Thursday, January 27, 2011

Prompt entry #2 - Sojourner

(Italicized portions are taken from Lisa Knopp's The Nature of Home: a Lexicon and Essays)

At the heart of the Old Frisian sojorner or sojourner is the word journey. The Low or Late Latin root of this word is diurnation, "a day's travel or work." 

Thirty minutes south of Bozeman on route 191, there's a turnoff across from an unnamed road. The road winds through the Flying D ranch (Ted Turner's quarter million acre plot) and up to the base of the Spanish Peaks, but that's not what we're after. From the turnoff, you have to find somewhere to fjord the Gallatin River – that is, after most of the snows have melted and the Spring runoff is done. The waters are quick and deep enough to pull you under once you near the far bank, so look sharp and stay steady. Keep your gear above your head. Keep it dry. Suit up again once you're on the bank and make your way upstream. The next tributary is the mouth of Squaw Creek, and that's where you really start. These waters are clear, cool, and hyaline in the estival heat of a high-country June. This is where you should start, string up a fly-line, and watch for the caddis and mayflies hatching on the slack water behind rocks and along the banks. If the action is good and the trout are rising, it will take all day to make it to the lake.

A sojourner is one who resides for a while in a place that is not her home among a people who see her as neither native nor alien.

No one else resides here. And no one ever fishes here – at least, none that you'll ever see. This stretch is tough to get to, and easy to never know was there. There's a forestry service rescue outpost here, half a mile or so north at Storm Castle, a megalithic bulge rimmed with palisades on three sides; a forbidding hunk of rock that looms behind me with a terrible sovereignty about it. No people here, but always the threat of grizzlies, the occasional moose, and mule deer passing like phantoms through the evergreens, more likely to be heard than seen. I keep fishing, laying line into the currents, an eye and ear kept open for bear, and I remember what my father told me. He had been fishing somewhere upstream from here when a grizzly came upon him fishing at a bend. My father lowered his rod onto the grasses beside him, careful to make no sudden moves. The bear was just across the stream, five yards or so, and more than capable enough to dash through the waters and strike him down in a moment. Standing slowly again, my father kept eye contact and began to step carefully backwards into the trees behind him. With no apparent anger, the bear reared onto its hind legs, arms folded up against its chest, and huffed a few deep breaths at him before lowering again, turning, and disappearing into the brush. He knew my father was no native to those woods, but neither did he pursue him as a threat.
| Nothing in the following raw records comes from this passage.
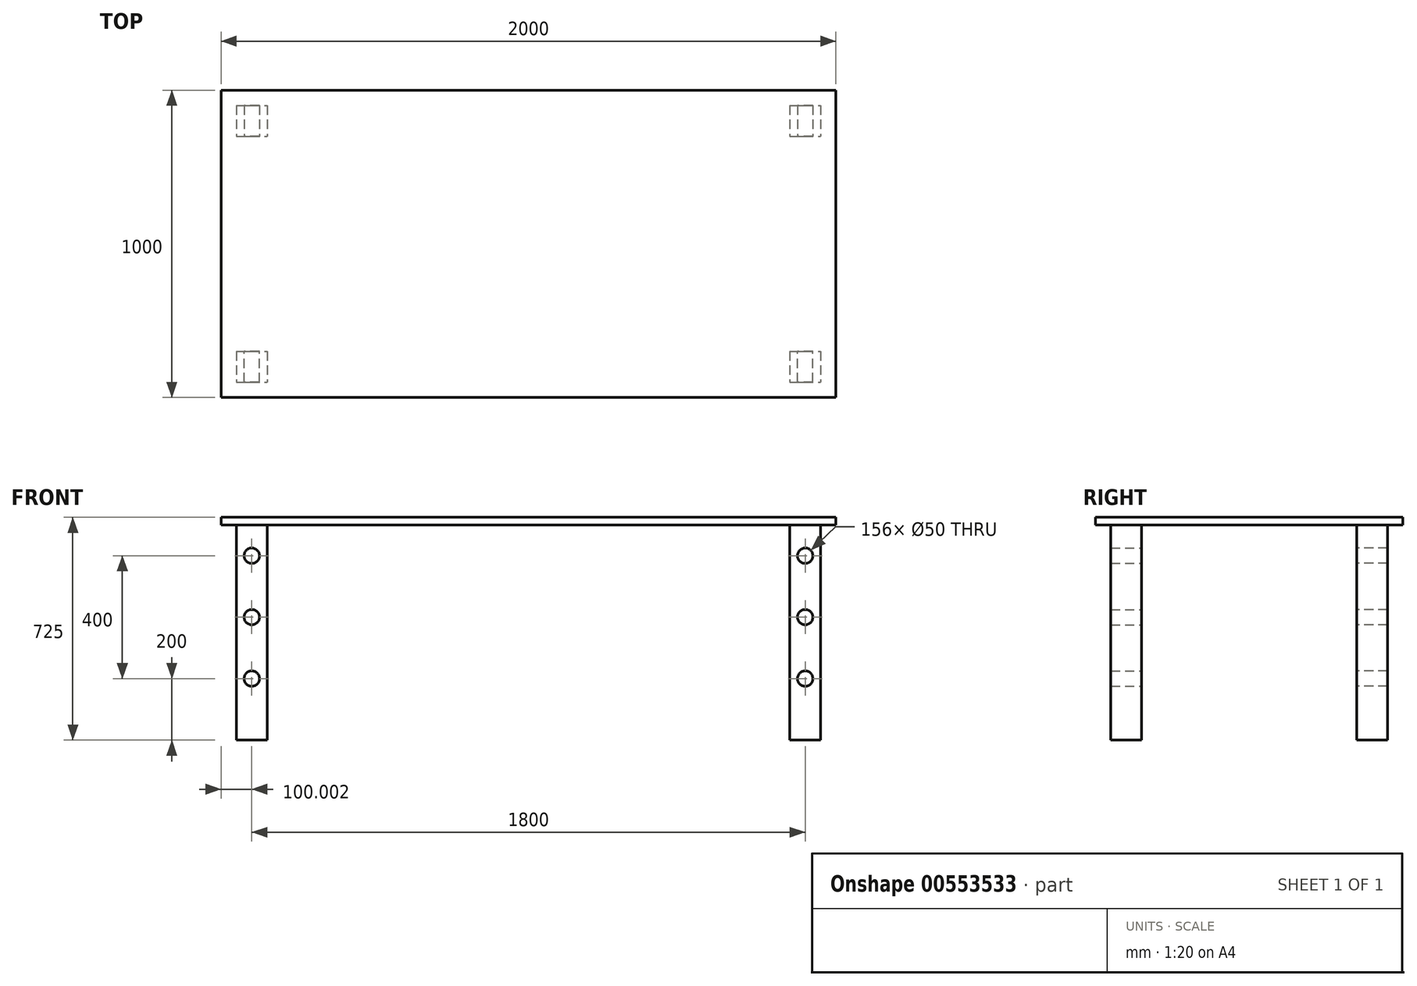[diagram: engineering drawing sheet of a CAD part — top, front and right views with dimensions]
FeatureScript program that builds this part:
annotation { "Feature Type Name" : "Feature", "Feature Type Description" : "" }
export const myFeature = defineFeature(function(context is Context, id is Id, definition is map)
    precondition{}
    {
        {
            var Q0;
            Q0=qCreatedBy(makeId("Top.planeOp"),FACE);
            var sketch = newSketch(context, id + "F0", { "sketchPlane" : qUnion([Q0])});
            skLineSegment(sketch, "E0.bottom", {"start": v(-1007.05, 533.18) * mm, "end": v(992.95, 533.18) * mm});
            skLineSegment(sketch, "E0.top", {"start": v(-1007.05, -466.82) * mm, "end": v(992.95, -466.82) * mm});
            skLineSegment(sketch, "E0.left", {"start": v(-1007.05, 533.18) * mm, "end": v(-1007.05, -466.82) * mm});
            skLineSegment(sketch, "E0.right", {"start": v(992.95, 533.18) * mm, "end": v(992.95, -466.82) * mm});
            skLineSegment(sketch, "E1.bottom", {"start": v(-957.05, 483.18) * mm, "end": v(-857.05, 483.18) * mm});
            skLineSegment(sketch, "E1.top", {"start": v(-957.05, 383.18) * mm, "end": v(-857.05, 383.18) * mm});
            skLineSegment(sketch, "E1.left", {"start": v(-957.05, 483.18) * mm, "end": v(-957.05, 383.18) * mm});
            skLineSegment(sketch, "E1.right", {"start": v(-857.05, 483.18) * mm, "end": v(-857.05, 383.18) * mm});
            skLineSegment(sketch, "E2.bottom", {"start": v(-957.05, -316.82) * mm, "end": v(-857.05, -316.82) * mm});
            skLineSegment(sketch, "E2.top", {"start": v(-957.05, -416.82) * mm, "end": v(-857.05, -416.82) * mm});
            skLineSegment(sketch, "E2.left", {"start": v(-957.05, -316.82) * mm, "end": v(-957.05, -416.82) * mm});
            skLineSegment(sketch, "E2.right", {"start": v(-857.05, -316.82) * mm, "end": v(-857.05, -416.82) * mm});
            skLineSegment(sketch, "E3.bottom", {"start": v(842.95, 483.18) * mm, "end": v(942.95, 483.18) * mm});
            skLineSegment(sketch, "E3.top", {"start": v(842.95, 383.18) * mm, "end": v(942.95, 383.18) * mm});
            skLineSegment(sketch, "E3.left", {"start": v(842.95, 483.18) * mm, "end": v(842.95, 383.18) * mm});
            skLineSegment(sketch, "E3.right", {"start": v(942.95, 483.18) * mm, "end": v(942.95, 383.18) * mm});
            skLineSegment(sketch, "E4.bottom", {"start": v(842.95, -316.82) * mm, "end": v(942.95, -316.82) * mm});
            skLineSegment(sketch, "E4.top", {"start": v(842.95, -416.82) * mm, "end": v(942.95, -416.82) * mm});
            skLineSegment(sketch, "E4.left", {"start": v(842.95, -316.82) * mm, "end": v(842.95, -416.82) * mm});
            skLineSegment(sketch, "E4.right", {"start": v(942.95, -316.82) * mm, "end": v(942.95, -416.82) * mm});
            skSolve(sketch);
        }
        {
            var Q0;
            Q0=makeQuery(id+"F0.imprint","IMPRINT",FACE,{"disambiguationData":[TD([[makeQuery(id+"F0.imprint","IMPRINT",EDGE,{"derivedFrom":sQuery(id+"F0.wireOp",EDGE,"E1.bottom")}),-1.0]])]});
            var Q1;
            Q1=makeQuery(id+"F0.imprint","IMPRINT",FACE,{"disambiguationData":[TD([[makeQuery(id+"F0.imprint","IMPRINT",EDGE,{"derivedFrom":sQuery(id+"F0.wireOp",EDGE,"E2.bottom")}),-1.0]])]});
            var Q2;
            Q2=makeQuery(id+"F0.imprint","IMPRINT",FACE,{"disambiguationData":[TD([[makeQuery(id+"F0.imprint","IMPRINT",EDGE,{"derivedFrom":sQuery(id+"F0.wireOp",EDGE,"E3.bottom")}),-1.0]])]});
            var Q3;
            Q3=makeQuery(id+"F0.imprint","IMPRINT",FACE,{"disambiguationData":[TD([[makeQuery(id+"F0.imprint","IMPRINT",EDGE,{"derivedFrom":sQuery(id+"F0.wireOp",EDGE,"E4.bottom")}),-1.0]])]});
            var Q4;
            Q4=makeQuery(id+"F0.imprint","IMPRINT",FACE,{"disambiguationData":[TD([[makeQuery(id+"F0.imprint","IMPRINT",EDGE,{"derivedFrom":sQuery(id+"F0.wireOp",EDGE,"E0.bottom")}),-1.0]])]});
            extrude(context, id + "F1", {"entities" : qUnion([Q0, Q1, Q2, Q3, Q4]), "depth" : 25 * mm, "offsetDistance" : 25 * mm});
        }
        {
            var Q0;
            Q0=makeQuery(id+"F0.imprint","IMPRINT",FACE,{"disambiguationData":[TD([[makeQuery(id+"F0.imprint","IMPRINT",EDGE,{"derivedFrom":sQuery(id+"F0.wireOp",EDGE,"E2.bottom")}),-1.0]])]});
            var Q1;
            Q1=makeQuery(id+"F0.imprint","IMPRINT",FACE,{"disambiguationData":[TD([[makeQuery(id+"F0.imprint","IMPRINT",EDGE,{"derivedFrom":sQuery(id+"F0.wireOp",EDGE,"E1.bottom")}),-1.0]])]});
            var Q2;
            Q2=makeQuery(id+"F0.imprint","IMPRINT",FACE,{"disambiguationData":[TD([[makeQuery(id+"F0.imprint","IMPRINT",EDGE,{"derivedFrom":sQuery(id+"F0.wireOp",EDGE,"E4.bottom")}),-1.0]])]});
            var Q3;
            Q3=makeQuery(id+"F0.imprint","IMPRINT",FACE,{"disambiguationData":[TD([[makeQuery(id+"F0.imprint","IMPRINT",EDGE,{"derivedFrom":sQuery(id+"F0.wireOp",EDGE,"E3.bottom")}),-1.0]])]});
            extrude(context, id + "F2", {"entities" : qUnion([Q0, Q1, Q2, Q3]), "oppositeDirection" : true, "depth" : 700 * mm, "offsetDistance" : 25 * mm});
        }
        {
            var Q0;
            Q0=qCreatedBy(makeId("Front.planeOp"),FACE);
            var sketch = newSketch(context, id + "F3", { "sketchPlane" : qUnion([Q0])});
            skCircle(sketch, "E5", {"center": v(-907.05, -500) * mm, "radius": 25 * mm});
            skCircle(sketch, "E6", {"center": v(-907.05, -300) * mm, "radius": 25 * mm});
            skCircle(sketch, "E7", {"center": v(-907.05, -100) * mm, "radius": 25 * mm});
            skCircle(sketch, "E8", {"center": v(892.95, -100) * mm, "radius": 25 * mm});
            skCircle(sketch, "E9", {"center": v(892.95, -300) * mm, "radius": 25 * mm});
            skCircle(sketch, "E10", {"center": v(892.95, -500) * mm, "radius": 25 * mm});
            skSolve(sketch);
        }
        {
            var Q0;
            Q0=sQuery(id+"F3.wireOp",VERTEX,"E7.center");
            var Q1;
            Q1=sQuery(id+"F3.wireOp",VERTEX,"E6.center");
            var Q2;
            Q2=sQuery(id+"F3.wireOp",VERTEX,"E5.center");
            var Q3;
            Q3=makeQuery(id+"F2.opExtrude","SWEPT_BODY",BODY,{"disambiguationData":[OSD([sQuery(id+"F0.wireOp",EDGE,"E2.bottom"),sQuery(id+"F0.wireOp",EDGE,"E2.top"),sQuery(id+"F0.wireOp",EDGE,"E2.left"),sQuery(id+"F0.wireOp",EDGE,"E2.right")])]});
            hole(context, id + "F4", {"style" : HoleStyle.SIMPLE, "endStyle" : HoleEndStyle.THROUGH, "oppositeDirection" : true, "holeDiameter" : 50 * mm, "isTappedThrough" : true, "tappedDepth" : 12 * mm, "tapClearance" : 3, "locations" : qUnion([Q0, Q1, Q2]), "scope" : qUnion([Q3])});
        }
        {
            var Q0;
            Q0=sQuery(id+"F3.wireOp",VERTEX,"E7.center");
            var Q1;
            Q1=sQuery(id+"F3.wireOp",VERTEX,"E6.center");
            var Q2;
            Q2=sQuery(id+"F3.wireOp",VERTEX,"E5.center");
            var Q3;
            Q3=makeQuery(id+"F2.opExtrude","SWEPT_BODY",BODY,{"disambiguationData":[OSD([sQuery(id+"F0.wireOp",EDGE,"E1.bottom"),sQuery(id+"F0.wireOp",EDGE,"E1.top"),sQuery(id+"F0.wireOp",EDGE,"E1.left"),sQuery(id+"F0.wireOp",EDGE,"E1.right")])]});
            hole(context, id + "F5", {"style" : HoleStyle.SIMPLE, "endStyle" : HoleEndStyle.THROUGH, "holeDiameter" : 50 * mm, "isTappedThrough" : true, "tappedDepth" : 12 * mm, "tapClearance" : 3, "locations" : qUnion([Q0, Q1, Q2]), "scope" : qUnion([Q3])});
        }
        {
            var Q0;
            Q0=sQuery(id+"F3.wireOp",VERTEX,"E8.center");
            var Q1;
            Q1=sQuery(id+"F3.wireOp",VERTEX,"E9.center");
            var Q2;
            Q2=sQuery(id+"F3.wireOp",VERTEX,"E10.center");
            var Q3;
            Q3=makeQuery(id+"F2.opExtrude","SWEPT_BODY",BODY,{"disambiguationData":[OSD([sQuery(id+"F0.wireOp",EDGE,"E4.bottom"),sQuery(id+"F0.wireOp",EDGE,"E4.top"),sQuery(id+"F0.wireOp",EDGE,"E4.left"),sQuery(id+"F0.wireOp",EDGE,"E4.right")])]});
            hole(context, id + "F6", {"style" : HoleStyle.SIMPLE, "endStyle" : HoleEndStyle.THROUGH, "oppositeDirection" : true, "holeDiameter" : 50 * mm, "isTappedThrough" : true, "tappedDepth" : 12 * mm, "tapClearance" : 3, "locations" : qUnion([Q0, Q1, Q2]), "scope" : qUnion([Q3])});
        }
        {
            var Q0;
            Q0=sQuery(id+"F3.wireOp",VERTEX,"E8.center");
            var Q1;
            Q1=sQuery(id+"F3.wireOp",VERTEX,"E9.center");
            var Q2;
            Q2=sQuery(id+"F3.wireOp",VERTEX,"E10.center");
            var Q3;
            Q3=makeQuery(id+"F2.opExtrude","SWEPT_BODY",BODY,{"disambiguationData":[OSD([sQuery(id+"F0.wireOp",EDGE,"E3.bottom"),sQuery(id+"F0.wireOp",EDGE,"E3.top"),sQuery(id+"F0.wireOp",EDGE,"E3.left"),sQuery(id+"F0.wireOp",EDGE,"E3.right")])]});
            hole(context, id + "F7", {"style" : HoleStyle.SIMPLE, "endStyle" : HoleEndStyle.THROUGH, "holeDiameter" : 50 * mm, "isTappedThrough" : true, "tappedDepth" : 12 * mm, "tapClearance" : 3, "locations" : qUnion([Q0, Q1, Q2]), "scope" : qUnion([Q3])});
        }
    });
A sojourner is someone trying to go home again or trying to find a place and people that could become home.

Past Storm Castle is Purdy Creek, then Line Creek at Spire Rock and Mica Creek all to your left. Take the tributary to the right after Mica, an unnamed stream that leads sharply up one side of Garnet Mountain. It takes all day to get here, if you're doing it right; all day to reach Rat Lake and the meadows that surround it. It is a lovely scene, a gentle sloping depression vaulted up above the canyons and streams, half way up Garnet Mountain amidst its stillness and quiet. The lake itself is relatively shallow, tinted a milky green for most of the year – the result of slow out-flow and the buildup of algeas and such. Pitch a tent on the eastern edge to catch the last of the setting sun and prepare to hike back downstream in the morning. 


No, I don't live here, but there's something akin to home in the still and the quiet of the Gallatins. Something that could be home.

2 comments:

Melanie Dylan Fox said...

Hmm, "something that could be home." You'll have me thinking a long, long time on that...

Sarah Mach said...

I love the tone of this entry...like a survival handbook mixed with a nature memoir. I can sense the appreciation for the wildness of this place, the Gallitin River...the potential danger of the current, the bear encounter. It was really interesting, later in the entry,when this outdoor, wild place took on a ghosttown quality: "No one else resides here" and the "phantom" reference.